- **Your task**
Those lines of the material below that fall between its first line and the line with "Table 1. Manual", both included, are to be repeated exactly.
(Beginning of The records)
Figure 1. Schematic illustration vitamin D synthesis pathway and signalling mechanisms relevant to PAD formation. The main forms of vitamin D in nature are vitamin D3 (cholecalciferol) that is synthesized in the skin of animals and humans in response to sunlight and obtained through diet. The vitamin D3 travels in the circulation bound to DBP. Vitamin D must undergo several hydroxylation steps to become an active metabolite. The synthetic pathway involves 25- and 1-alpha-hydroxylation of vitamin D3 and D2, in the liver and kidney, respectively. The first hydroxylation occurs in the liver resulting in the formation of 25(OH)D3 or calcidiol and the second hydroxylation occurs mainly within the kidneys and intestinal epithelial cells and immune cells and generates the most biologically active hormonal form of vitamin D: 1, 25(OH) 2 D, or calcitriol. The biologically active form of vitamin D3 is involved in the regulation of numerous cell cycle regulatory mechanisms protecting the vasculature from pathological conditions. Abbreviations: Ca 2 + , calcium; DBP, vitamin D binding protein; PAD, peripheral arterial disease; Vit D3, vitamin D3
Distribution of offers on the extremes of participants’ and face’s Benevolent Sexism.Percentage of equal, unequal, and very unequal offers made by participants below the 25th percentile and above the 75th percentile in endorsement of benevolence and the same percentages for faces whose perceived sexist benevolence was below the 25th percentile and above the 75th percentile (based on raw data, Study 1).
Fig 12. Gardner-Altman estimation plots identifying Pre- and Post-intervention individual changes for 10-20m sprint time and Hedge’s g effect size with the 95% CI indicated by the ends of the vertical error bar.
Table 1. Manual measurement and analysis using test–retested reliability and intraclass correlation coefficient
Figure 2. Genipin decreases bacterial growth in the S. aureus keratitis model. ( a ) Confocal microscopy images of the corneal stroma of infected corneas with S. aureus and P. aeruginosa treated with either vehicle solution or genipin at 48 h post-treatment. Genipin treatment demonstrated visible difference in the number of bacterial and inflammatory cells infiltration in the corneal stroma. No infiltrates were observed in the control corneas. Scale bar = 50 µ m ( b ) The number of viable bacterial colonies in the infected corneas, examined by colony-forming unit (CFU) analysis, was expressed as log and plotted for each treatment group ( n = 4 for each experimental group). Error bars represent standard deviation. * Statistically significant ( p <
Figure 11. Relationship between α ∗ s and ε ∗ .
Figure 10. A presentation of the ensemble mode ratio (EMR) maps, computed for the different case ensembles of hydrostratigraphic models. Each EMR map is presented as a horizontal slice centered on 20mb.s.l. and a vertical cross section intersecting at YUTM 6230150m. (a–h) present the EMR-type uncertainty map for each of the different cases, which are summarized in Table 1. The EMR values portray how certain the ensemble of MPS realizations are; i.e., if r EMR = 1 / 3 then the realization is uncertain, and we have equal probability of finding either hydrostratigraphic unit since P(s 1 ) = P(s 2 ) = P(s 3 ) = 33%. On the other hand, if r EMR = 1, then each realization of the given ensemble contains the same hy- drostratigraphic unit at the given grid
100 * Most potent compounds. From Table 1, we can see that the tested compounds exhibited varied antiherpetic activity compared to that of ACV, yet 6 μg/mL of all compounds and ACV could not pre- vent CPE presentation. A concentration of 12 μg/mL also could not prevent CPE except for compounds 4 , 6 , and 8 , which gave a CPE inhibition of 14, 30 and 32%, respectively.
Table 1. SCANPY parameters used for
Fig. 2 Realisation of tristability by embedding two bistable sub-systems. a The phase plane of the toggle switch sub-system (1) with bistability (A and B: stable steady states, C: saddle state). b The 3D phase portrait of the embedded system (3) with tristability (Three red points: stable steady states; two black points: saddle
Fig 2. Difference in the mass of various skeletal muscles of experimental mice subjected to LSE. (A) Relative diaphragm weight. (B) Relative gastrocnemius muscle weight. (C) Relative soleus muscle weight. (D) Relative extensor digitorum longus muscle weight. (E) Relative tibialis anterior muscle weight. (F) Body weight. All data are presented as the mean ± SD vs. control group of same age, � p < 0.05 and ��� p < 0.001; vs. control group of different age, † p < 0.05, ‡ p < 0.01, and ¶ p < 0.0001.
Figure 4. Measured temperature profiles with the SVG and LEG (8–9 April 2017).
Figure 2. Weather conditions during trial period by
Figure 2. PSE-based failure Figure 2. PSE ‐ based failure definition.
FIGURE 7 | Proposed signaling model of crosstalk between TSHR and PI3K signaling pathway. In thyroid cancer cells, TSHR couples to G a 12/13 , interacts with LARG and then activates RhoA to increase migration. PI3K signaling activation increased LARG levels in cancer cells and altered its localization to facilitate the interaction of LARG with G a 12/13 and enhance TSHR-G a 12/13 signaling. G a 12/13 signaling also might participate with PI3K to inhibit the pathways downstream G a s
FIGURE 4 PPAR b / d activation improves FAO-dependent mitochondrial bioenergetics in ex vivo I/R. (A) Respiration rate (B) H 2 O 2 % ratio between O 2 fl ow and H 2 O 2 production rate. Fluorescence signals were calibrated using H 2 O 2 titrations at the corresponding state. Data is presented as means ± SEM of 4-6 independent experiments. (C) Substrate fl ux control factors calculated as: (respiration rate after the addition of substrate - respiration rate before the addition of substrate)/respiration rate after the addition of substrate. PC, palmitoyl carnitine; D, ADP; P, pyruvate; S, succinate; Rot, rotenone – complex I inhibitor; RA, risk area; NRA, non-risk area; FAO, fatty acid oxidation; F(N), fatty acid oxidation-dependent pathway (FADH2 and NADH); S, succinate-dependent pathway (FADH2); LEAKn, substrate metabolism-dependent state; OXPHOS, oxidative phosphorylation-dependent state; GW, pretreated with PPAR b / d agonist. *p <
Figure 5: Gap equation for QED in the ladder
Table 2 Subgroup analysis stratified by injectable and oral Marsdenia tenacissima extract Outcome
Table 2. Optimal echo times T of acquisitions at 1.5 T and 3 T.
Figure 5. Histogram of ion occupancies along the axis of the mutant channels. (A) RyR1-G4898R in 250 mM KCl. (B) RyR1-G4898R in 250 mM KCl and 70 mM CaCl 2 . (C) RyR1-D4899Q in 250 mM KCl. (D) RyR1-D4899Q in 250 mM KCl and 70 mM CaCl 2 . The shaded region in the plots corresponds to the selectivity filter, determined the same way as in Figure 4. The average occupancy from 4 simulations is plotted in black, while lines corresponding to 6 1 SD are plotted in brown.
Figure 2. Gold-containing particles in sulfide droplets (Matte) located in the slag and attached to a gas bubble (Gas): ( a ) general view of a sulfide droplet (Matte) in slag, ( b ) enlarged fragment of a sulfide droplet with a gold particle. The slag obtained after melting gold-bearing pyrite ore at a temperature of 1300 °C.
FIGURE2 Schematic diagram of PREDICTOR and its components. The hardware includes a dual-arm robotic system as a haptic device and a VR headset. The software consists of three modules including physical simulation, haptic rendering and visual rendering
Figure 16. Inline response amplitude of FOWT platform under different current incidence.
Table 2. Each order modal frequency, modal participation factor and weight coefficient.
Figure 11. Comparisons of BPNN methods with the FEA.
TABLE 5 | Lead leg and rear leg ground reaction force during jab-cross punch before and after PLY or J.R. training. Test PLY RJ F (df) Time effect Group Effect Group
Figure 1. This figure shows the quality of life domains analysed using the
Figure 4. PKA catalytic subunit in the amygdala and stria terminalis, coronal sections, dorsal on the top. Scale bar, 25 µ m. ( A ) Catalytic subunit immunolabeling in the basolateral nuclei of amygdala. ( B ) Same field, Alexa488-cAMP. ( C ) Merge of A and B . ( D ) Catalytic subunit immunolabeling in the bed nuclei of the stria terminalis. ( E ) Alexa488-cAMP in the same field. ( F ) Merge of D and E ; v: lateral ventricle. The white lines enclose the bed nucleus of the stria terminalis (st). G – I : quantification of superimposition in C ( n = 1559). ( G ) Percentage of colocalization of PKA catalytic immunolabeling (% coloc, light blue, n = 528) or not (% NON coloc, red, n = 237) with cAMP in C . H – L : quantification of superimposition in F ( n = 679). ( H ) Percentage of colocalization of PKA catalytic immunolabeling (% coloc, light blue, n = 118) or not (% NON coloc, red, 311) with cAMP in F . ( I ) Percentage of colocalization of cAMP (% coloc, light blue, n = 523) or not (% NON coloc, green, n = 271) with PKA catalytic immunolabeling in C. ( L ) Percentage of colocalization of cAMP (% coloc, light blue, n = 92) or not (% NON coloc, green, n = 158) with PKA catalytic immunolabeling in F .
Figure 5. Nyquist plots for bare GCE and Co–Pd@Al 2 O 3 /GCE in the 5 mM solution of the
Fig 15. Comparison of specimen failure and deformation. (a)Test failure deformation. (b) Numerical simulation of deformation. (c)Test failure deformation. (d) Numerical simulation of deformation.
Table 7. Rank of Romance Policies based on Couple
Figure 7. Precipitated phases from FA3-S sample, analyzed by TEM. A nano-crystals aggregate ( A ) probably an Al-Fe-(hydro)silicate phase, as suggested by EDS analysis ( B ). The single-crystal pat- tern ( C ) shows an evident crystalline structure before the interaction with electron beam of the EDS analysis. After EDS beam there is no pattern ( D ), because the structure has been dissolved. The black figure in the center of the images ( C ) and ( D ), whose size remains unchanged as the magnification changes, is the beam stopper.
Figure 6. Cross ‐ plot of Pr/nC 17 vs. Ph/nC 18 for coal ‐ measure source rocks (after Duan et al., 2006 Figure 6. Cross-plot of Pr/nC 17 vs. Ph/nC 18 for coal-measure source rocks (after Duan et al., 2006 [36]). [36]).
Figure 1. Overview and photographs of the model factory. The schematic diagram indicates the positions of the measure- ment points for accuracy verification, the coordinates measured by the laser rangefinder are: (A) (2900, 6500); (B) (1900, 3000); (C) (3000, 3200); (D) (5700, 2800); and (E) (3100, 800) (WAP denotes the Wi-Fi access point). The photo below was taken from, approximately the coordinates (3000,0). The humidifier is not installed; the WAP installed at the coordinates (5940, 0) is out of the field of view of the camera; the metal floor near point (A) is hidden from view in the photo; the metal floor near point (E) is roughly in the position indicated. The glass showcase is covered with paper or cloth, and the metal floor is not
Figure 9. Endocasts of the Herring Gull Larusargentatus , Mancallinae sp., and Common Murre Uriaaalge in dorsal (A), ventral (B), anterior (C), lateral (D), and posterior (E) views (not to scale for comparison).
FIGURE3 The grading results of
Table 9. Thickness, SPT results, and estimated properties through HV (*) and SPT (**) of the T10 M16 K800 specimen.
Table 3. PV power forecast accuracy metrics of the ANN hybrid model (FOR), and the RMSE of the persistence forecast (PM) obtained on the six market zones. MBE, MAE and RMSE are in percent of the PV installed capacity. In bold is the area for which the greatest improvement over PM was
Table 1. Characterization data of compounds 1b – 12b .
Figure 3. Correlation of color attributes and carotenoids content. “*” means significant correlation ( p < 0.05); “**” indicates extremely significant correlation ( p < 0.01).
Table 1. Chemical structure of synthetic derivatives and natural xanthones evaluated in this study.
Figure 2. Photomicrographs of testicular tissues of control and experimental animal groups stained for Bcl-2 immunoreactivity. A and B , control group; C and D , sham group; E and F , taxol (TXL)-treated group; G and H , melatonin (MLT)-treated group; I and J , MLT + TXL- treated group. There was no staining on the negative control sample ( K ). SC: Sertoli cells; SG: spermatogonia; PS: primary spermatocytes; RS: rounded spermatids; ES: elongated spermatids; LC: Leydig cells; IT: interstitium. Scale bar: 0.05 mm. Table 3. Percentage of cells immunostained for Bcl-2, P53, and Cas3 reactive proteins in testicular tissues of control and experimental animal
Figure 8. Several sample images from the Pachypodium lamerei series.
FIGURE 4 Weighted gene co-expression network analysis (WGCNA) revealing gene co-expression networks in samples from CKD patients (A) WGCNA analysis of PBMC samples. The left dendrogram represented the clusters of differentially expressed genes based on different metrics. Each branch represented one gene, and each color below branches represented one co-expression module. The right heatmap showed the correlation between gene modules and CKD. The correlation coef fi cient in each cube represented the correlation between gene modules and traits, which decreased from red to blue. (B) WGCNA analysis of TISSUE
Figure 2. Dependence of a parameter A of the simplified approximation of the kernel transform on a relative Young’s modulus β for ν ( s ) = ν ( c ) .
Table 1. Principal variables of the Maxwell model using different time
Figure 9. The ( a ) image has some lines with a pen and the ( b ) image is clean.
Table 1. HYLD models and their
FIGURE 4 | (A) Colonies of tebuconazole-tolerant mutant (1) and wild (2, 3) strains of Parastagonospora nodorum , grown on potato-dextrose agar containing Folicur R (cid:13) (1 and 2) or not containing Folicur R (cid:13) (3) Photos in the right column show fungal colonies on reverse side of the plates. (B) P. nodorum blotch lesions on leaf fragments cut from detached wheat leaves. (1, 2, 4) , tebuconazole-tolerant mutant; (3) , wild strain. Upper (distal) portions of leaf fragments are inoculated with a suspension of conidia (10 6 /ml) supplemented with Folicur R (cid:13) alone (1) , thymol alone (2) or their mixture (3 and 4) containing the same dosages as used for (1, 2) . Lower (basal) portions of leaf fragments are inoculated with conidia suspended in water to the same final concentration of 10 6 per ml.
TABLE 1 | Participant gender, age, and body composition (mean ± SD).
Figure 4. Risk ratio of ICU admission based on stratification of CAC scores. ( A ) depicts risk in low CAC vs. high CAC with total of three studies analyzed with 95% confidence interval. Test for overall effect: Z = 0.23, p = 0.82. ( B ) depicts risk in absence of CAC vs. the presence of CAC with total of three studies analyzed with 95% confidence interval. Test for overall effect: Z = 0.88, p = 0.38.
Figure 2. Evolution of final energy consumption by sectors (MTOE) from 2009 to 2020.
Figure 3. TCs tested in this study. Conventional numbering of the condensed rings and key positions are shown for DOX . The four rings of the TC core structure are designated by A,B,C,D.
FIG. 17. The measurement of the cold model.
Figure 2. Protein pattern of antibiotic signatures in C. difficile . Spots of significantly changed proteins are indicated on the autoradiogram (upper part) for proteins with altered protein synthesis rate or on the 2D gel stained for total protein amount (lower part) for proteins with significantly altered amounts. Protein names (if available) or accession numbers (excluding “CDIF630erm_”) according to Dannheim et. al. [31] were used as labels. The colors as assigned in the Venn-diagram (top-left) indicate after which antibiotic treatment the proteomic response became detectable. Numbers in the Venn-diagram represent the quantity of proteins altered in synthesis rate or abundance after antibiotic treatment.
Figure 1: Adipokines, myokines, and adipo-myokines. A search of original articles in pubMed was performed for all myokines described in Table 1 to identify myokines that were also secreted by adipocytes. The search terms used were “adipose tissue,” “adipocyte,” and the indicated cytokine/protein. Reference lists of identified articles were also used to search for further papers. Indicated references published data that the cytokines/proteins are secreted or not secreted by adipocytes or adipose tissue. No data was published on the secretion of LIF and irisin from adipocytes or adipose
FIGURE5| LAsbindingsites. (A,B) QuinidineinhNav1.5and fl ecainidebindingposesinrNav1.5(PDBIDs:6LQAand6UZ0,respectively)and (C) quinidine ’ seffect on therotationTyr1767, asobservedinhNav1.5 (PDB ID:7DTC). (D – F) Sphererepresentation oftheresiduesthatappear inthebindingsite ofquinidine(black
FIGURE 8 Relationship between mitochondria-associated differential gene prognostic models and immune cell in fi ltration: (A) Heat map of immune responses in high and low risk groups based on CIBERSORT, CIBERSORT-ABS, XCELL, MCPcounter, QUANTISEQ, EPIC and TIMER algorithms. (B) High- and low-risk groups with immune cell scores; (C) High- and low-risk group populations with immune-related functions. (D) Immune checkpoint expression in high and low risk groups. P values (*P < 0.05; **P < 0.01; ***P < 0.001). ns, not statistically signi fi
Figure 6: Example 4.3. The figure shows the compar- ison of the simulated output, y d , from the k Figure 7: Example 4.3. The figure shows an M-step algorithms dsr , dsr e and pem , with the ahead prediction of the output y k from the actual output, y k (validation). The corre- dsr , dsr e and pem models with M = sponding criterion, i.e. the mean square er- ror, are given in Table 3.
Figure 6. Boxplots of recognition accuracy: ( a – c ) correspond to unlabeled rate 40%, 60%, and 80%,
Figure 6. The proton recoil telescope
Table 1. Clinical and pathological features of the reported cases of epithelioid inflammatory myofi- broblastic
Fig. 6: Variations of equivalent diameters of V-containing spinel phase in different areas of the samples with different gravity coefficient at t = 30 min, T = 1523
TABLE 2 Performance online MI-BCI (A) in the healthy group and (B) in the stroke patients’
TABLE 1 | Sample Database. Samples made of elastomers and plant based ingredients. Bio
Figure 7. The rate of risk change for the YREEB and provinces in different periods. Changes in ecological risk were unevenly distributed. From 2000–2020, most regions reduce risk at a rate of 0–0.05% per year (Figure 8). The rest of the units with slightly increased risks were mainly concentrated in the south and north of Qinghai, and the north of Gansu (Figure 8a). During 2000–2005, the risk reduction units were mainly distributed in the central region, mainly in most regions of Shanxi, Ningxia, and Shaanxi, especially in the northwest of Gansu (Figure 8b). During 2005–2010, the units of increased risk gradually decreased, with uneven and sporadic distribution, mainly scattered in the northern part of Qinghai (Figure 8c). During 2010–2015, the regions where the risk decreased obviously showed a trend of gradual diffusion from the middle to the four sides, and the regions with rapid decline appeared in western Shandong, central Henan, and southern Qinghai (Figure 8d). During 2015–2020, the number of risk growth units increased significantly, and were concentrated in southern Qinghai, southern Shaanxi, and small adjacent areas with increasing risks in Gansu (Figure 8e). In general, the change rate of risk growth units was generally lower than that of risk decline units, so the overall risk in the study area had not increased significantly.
(End of The records)
- **Exercise solution**
Figure 1. Schematic illustration vitamin D synthesis pathway and signalling mechanisms relevant to PAD formation. The main forms of vitamin D in nature are vitamin D3 (cholecalciferol) that is synthesized in the skin of animals and humans in response to sunlight and obtained through diet. The vitamin D3 travels in the circulation bound to DBP. Vitamin D must undergo several hydroxylation steps to become an active metabolite. The synthetic pathway involves 25- and 1-alpha-hydroxylation of vitamin D3 and D2, in the liver and kidney, respectively. The first hydroxylation occurs in the liver resulting in the formation of 25(OH)D3 or calcidiol and the second hydroxylation occurs mainly within the kidneys and intestinal epithelial cells and immune cells and generates the most biologically active hormonal form of vitamin D: 1, 25(OH) 2 D, or calcitriol. The biologically active form of vitamin D3 is involved in the regulation of numerous cell cycle regulatory mechanisms protecting the vasculature from pathological conditions. Abbreviations: Ca 2 + , calcium; DBP, vitamin D binding protein; PAD, peripheral arterial disease; Vit D3, vitamin D3
Distribution of offers on the extremes of participants’ and face’s Benevolent Sexism.Percentage of equal, unequal, and very unequal offers made by participants below the 25th percentile and above the 75th percentile in endorsement of benevolence and the same percentages for faces whose perceived sexist benevolence was below the 25th percentile and above the 75th percentile (based on raw data, Study 1).
Fig 12. Gardner-Altman estimation plots identifying Pre- and Post-intervention individual changes for 10-20m sprint time and Hedge’s g effect size with the 95% CI indicated by the ends of the vertical error bar.
Table 1. Manual measurement and analysis using test–retested reliability and intraclass correlation coefficient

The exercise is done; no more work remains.